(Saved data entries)
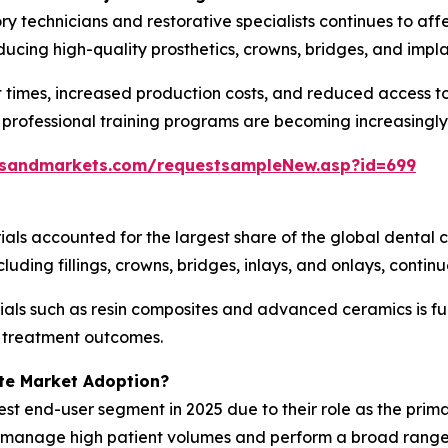
ry technicians and restorative specialists continues to af
ucing high-quality prosthetics, crowns, bridges, and impl
 times, increased production costs, and reduced access to
 professional training programs are becoming increasingly
tsandmarkets.com/requestsampleNew.asp?id=699
ials accounted for the largest share of the global dental
uding fillings, crowns, bridges, inlays, and onlays, contin
als such as resin composites and advanced ceramics is fu
g treatment outcomes.
te Market Adoption?
est end-user segment in 2025 due to their role as the prima
es manage high patient volumes and perform a broad range 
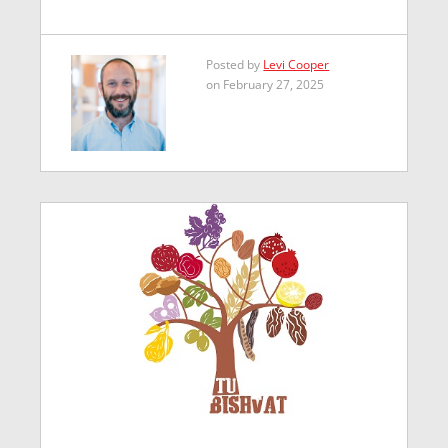
Posted by
Levi Cooper
on February 27, 2025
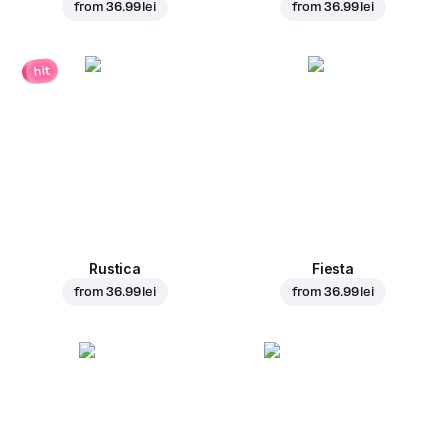
from
36.99 lei
from
36.99 lei
hit
Rustica
Fiesta
from
36.99 lei
from
36.99 lei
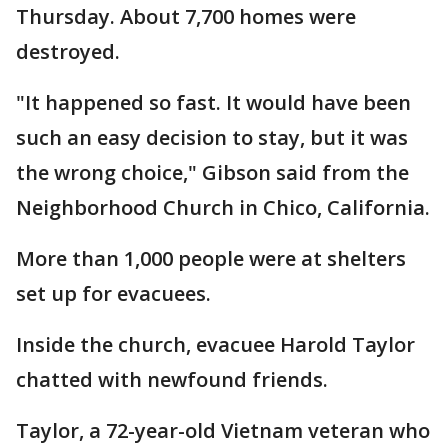
Thursday. About 7,700 homes were
destroyed.
"It happened so fast. It would have been
such an easy decision to stay, but it was
the wrong choice," Gibson said from the
Neighborhood Church in Chico, California.
More than 1,000 people were at shelters
set up for evacuees.
Inside the church, evacuee Harold Taylor
chatted with newfound friends.
Taylor, a 72-year-old Vietnam veteran who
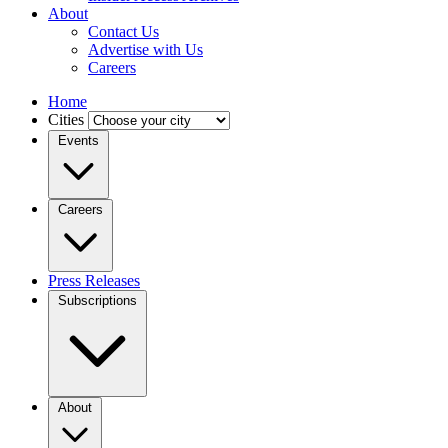
About
Contact Us
Advertise with Us
Careers
Home
Cities
Events
Careers
Press Releases
Subscriptions
About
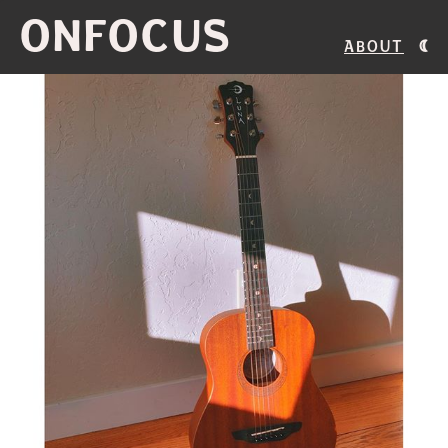
ONFOCUS
About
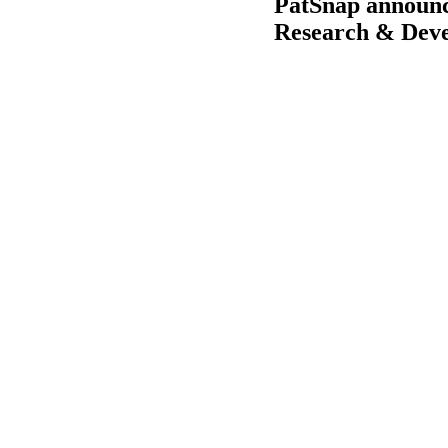
PatSnap announce
Research & Deve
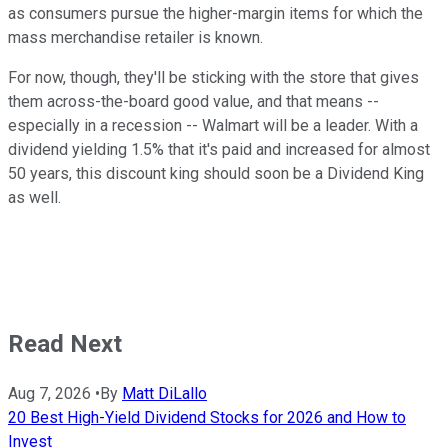
as consumers pursue the higher-margin items for which the
mass merchandise retailer is known.
For now, though, they'll be sticking with the store that gives
them across-the-board good value, and that means --
especially in a recession -- Walmart will be a leader. With a
dividend yielding 1.5% that it's paid and increased for almost
50 years, this discount king should soon be a Dividend King
as well.
Read Next
Aug 7, 2026
•
By
Matt DiLallo
20 Best High-Yield Dividend Stocks for 2026 and How to
Invest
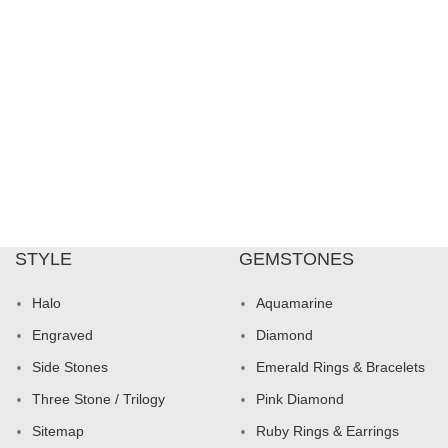
STYLE
GEMSTONES
Halo
Aquamarine
Engraved
Diamond
Side Stones
Emerald Rings & Bracelets
Three Stone / Trilogy
Pink Diamond
Sitemap
Ruby Rings & Earrings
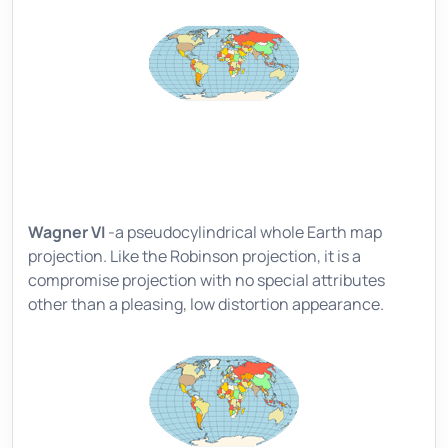
Wagner VI
-a pseudocylindrical whole Earth map
projection. Like the Robinson projection, it is a
compromise projection with no special attributes
other than a pleasing, low distortion appearance.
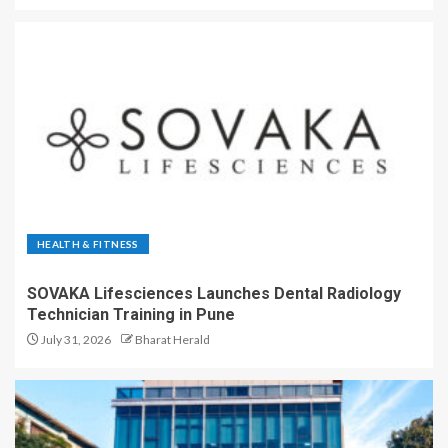
HEALTH & FITNESS
SOVAKA Lifesciences Launches Dental Radiology
Technician Training in Pune
July 31, 2026
Bharat Herald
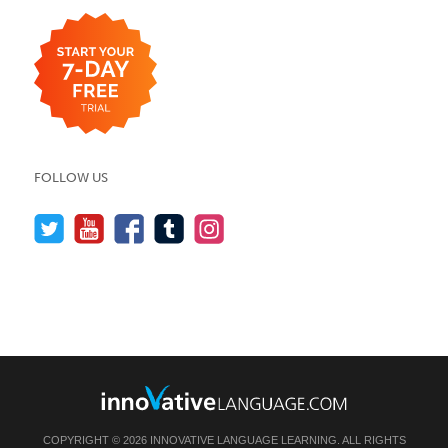
FOLLOW US
COPYRIGHT © 2026 INNOVATIVE LANGUAGE LEARNING. ALL RIGHTS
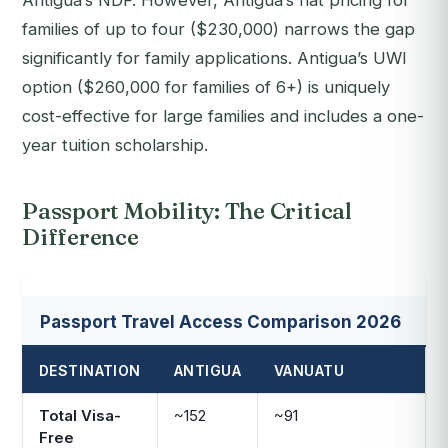
Antigua’s NDF. However, Antigua’s flat pricing for
families of up to four ($230,000) narrows the gap
significantly for family applications. Antigua’s UWI
option ($260,000 for families of 6+) is uniquely
cost-effective for large families and includes a one-
year tuition scholarship.
Passport Mobility: The Critical
Difference
Passport Travel Access Comparison 2026
DESTINATION
ANTIGUA
VANUATU
Total Visa-
~152
~91
Free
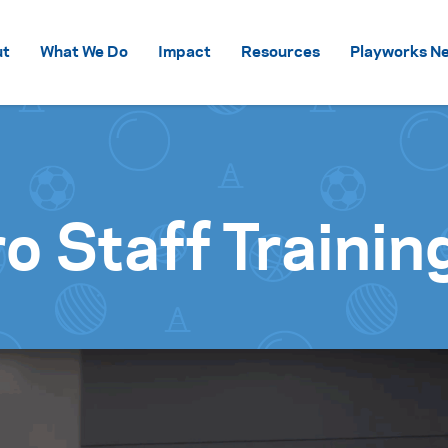
Skip to content
ut
What We Do
Impact
Resources
Playworks Ne
o Staff Trainin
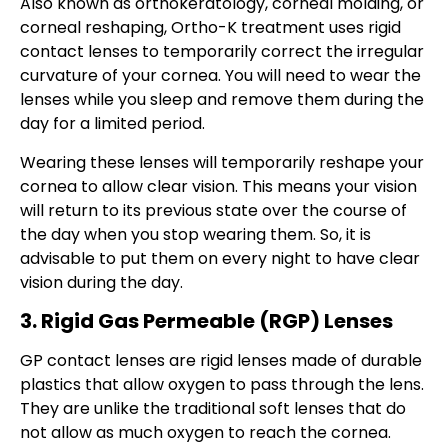
Also known as orthokeratology, corneal molding, or
corneal reshaping, Ortho-K treatment uses rigid
contact lenses to temporarily correct the irregular
curvature of your cornea. You will need to wear the
lenses while you sleep and remove them during the
day for a limited period.
Wearing these lenses will temporarily reshape your
cornea to allow clear vision. This means your vision
will return to its previous state over the course of
the day when you stop wearing them. So, it is
advisable to put them on every night to have clear
vision during the day.
3. Rigid Gas Permeable (RGP) Lenses
GP contact lenses are rigid lenses made of durable
plastics that allow oxygen to pass through the lens.
They are unlike the traditional soft lenses that do
not allow as much oxygen to reach the cornea.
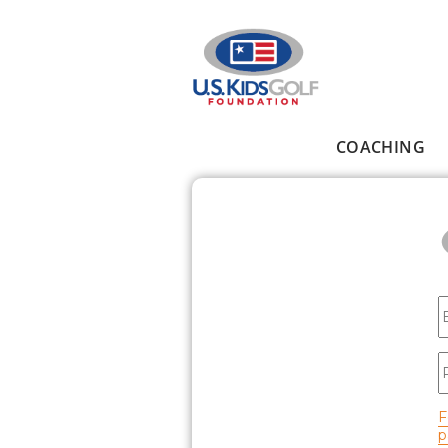
Skip to main content
COACHING
Main menu
E
P
F
p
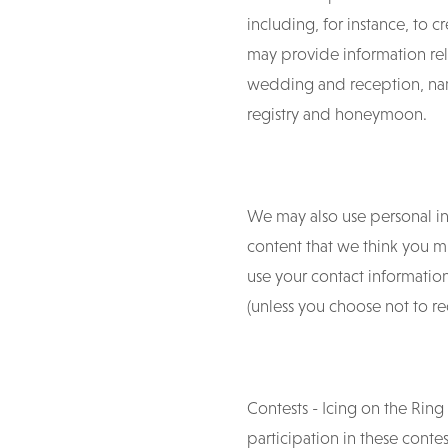
including, for instance, to c
may provide information rel
wedding and reception, nam
registry and honeymoon.
We may also use personal inf
content that we think you m
use your contact informatio
(unless you choose not to 
Contests - Icing on the Ring
participation in these contes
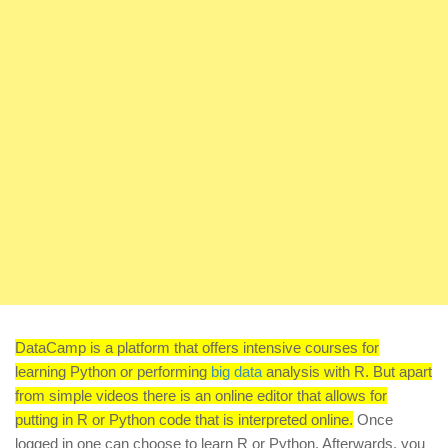
DataCamp is a platform that offers intensive courses for
learning Python or performing
big data
analysis with R. But apart
from simple videos there is an online editor that allows for
putting in R or Python code that is interpreted online.
Once
logged in one can choose to learn R or Python. Afterwards, you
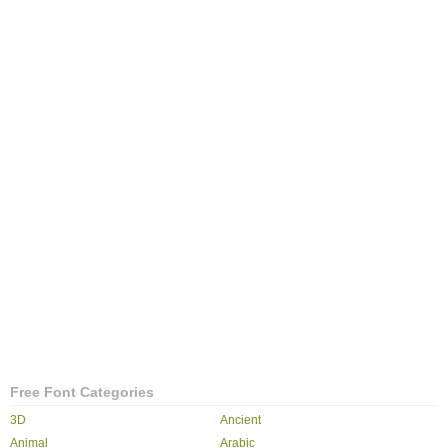
Free Font Categories
3D
Ancient
Animal
Arabic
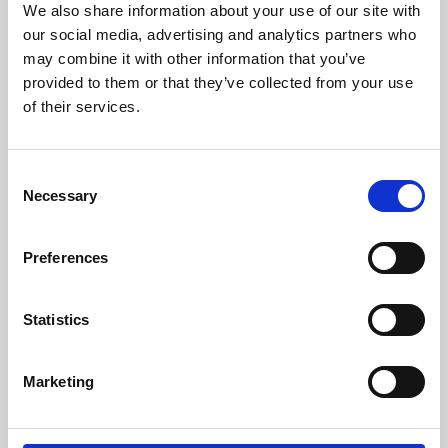
We also share information about your use of our site with
University.
our social media, advertising and analytics partners who
may combine it with other information that you’ve
provided to them or that they’ve collected from your use
of their services.
Consent
Necessary
Selection
Preferences
Learning & Education
Statistics
Whether for pleasure, professional skills or education,
Marketing
Phoenix's short courses, talks, workshops and
screenings make learning rewarding and fun.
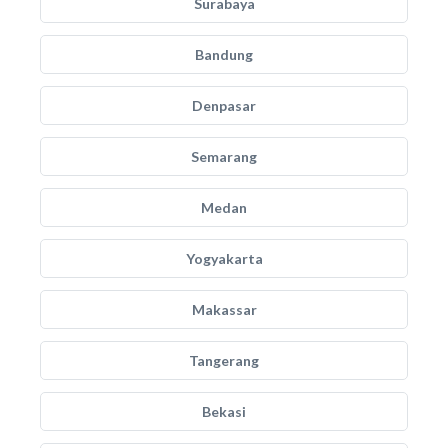
Surabaya
Bandung
Denpasar
Semarang
Medan
Yogyakarta
Makassar
Tangerang
Bekasi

— TASK OBJECTIVE —
Copy the records from the beginning through the line containing "es manage high", putting "veneers" in place of "crowns" and changing nothing else. Leave the pictures out.

— FINAL ANSWER —
ry technicians and restorative specialists continues to af
ucing high-quality prosthetics, veneers, bridges, and impl
 times, increased production costs, and reduced access to
 professional training programs are becoming increasingly
tsandmarkets.com/requestsampleNew.asp?id=699
ials accounted for the largest share of the global dental
uding fillings, veneers, bridges, inlays, and onlays, contin
als such as resin composites and advanced ceramics is fu
g treatment outcomes.
te Market Adoption?
est end-user segment in 2025 due to their role as the prima
es manage high patient volumes and perform a broad range 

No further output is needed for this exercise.